Breastfeeding as birth control after giving birth
It’s unclear why, but when a body is breastfeeding, menstruation halts, a phenomenon known as lactational amenorrhea method (LAM). When menstruation occurs, it suggests ovulation has taken place, meaning reproduction can take place. However, there are conditions that need to be in place to make LAM an effective birth control method:
- LAM is only effective for six months. After this, ovulation occurs.
- You’d need to breastfeed every four to six hours
- Any break from breastfeeding, in the form of overnight breaks or travel, or even missing a feed from the breast specifically (expressed milk doesn’t count), could throw your body out of the menstruation-free zone, opening up the possibility for ovulation. Keep in mind that ovulation can also occur two weeks before menstruation.
Experts agree that while it’s possible to use LAM as a form of birth control, it’s not an exact science, so it’s best to add extra precautions, like condoms or another kind of birth control.
Other birth control
If you’re breastfeeding but are looking at birth control, opt for something without oestrogen – this hormone could reduce your supply of breast milk. Rather use progestin-only birth control, like the Mini Pill, the injection or the implant.
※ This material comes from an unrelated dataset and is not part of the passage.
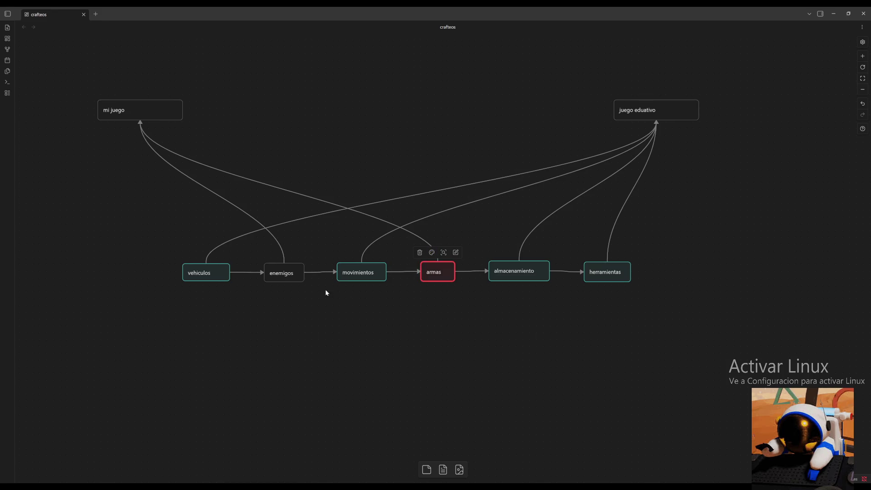
left_click(283, 272)
left_click(278, 253)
IUD’s are also an option, but would need to be inserted 48 hours after giving birth for full efficacy.
Long-action contraception after birth, like the injection, implant or the IUD might be a better option for new mothers who are otherwise busy with their newborn. They are also reversible options, should you want to try for another baby.
If you opt out of birth control entirely but have an accident, it’s not advised to use emergency contraception. If you’re still breastfeeding, this will feed into your breast milk.
When you’re pregnant, consider any planning for extra family members, but don’t forget to take care of your own body and make sure you’re healed and ready to facilitate the birth of another human.